Seorang peserta, Aznikah Nizar (28), mengungkapkan kekhawatirannya bahwa meskipun pemerintah mendengarkan masukan, mereka mungkin tetap melanjutkan pembangunan. "Sekali hutan hilang, ia tidak akan kembali," ujarnya. Senada dengan itu, seniman Terence Tan (45) yang hadir bersama putrinya menyoroti pentingnya mempertimbangkan kekhawatiran generasi muda tentang perubahan iklim.

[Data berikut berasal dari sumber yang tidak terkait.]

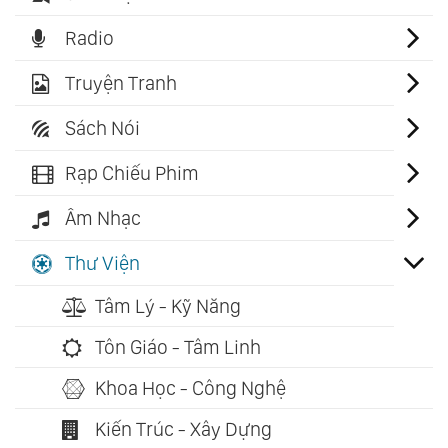
Radio
Truyện Tranh
Sách Nói
Rạp Chiếu Phim
Âm Nhạc
Thư Viện
Tâm Lý - Kỹ Năng
Tôn Giáo - Tâm Linh
Khoa Học - Công Nghệ
Kiến Trúc - Xây Dựng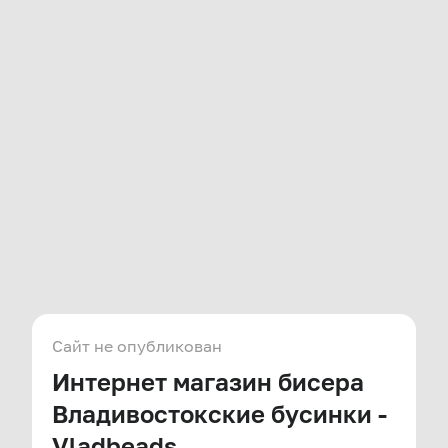
Сайт не опубликован
Интернет магазин бисера
Владивостокские бусинки -
Vladbeads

Ia menilai diskusi saat ini terlalu pragmatis dan mengabaikan aspek emosional yang dirasakan anak muda.
Di sisi lain, seorang anggota tentara nasional, Luo Kai Yi (21), berharap perdebatan ini tidak menjadi biner. Ia menilai masih ada ruang untuk nuansa dan kemungkinan lain, serta berharap diskusi publik dapat dilakukan lebih awal dalam proses perencanaan. Pemerintah sendiri berjanji akan menerbitkan laporan yang merangkum masukan publik dan tanggapan instansi terkait sebelum finalisasi rencana.
Bagi Indonesia, dinamika ini menjadi cermin penting. Di tengah pesatnya pembangunan infrastruktur dan perumahan, pertanyaan tentang keseimbangan antara kemajuan dan kelestarian lingkungan kerap muncul. Kasus Singapura menunjukkan bahwa partisipasi publik yang kuat dapat memengaruhi kebijakan, meskipun prosesnya panjang. Pertanyaannya, mampukah Indonesia meniru transparansi dan keterbukaan dalam pengambilan keputusan tata ruang yang melibatkan ruang hijau?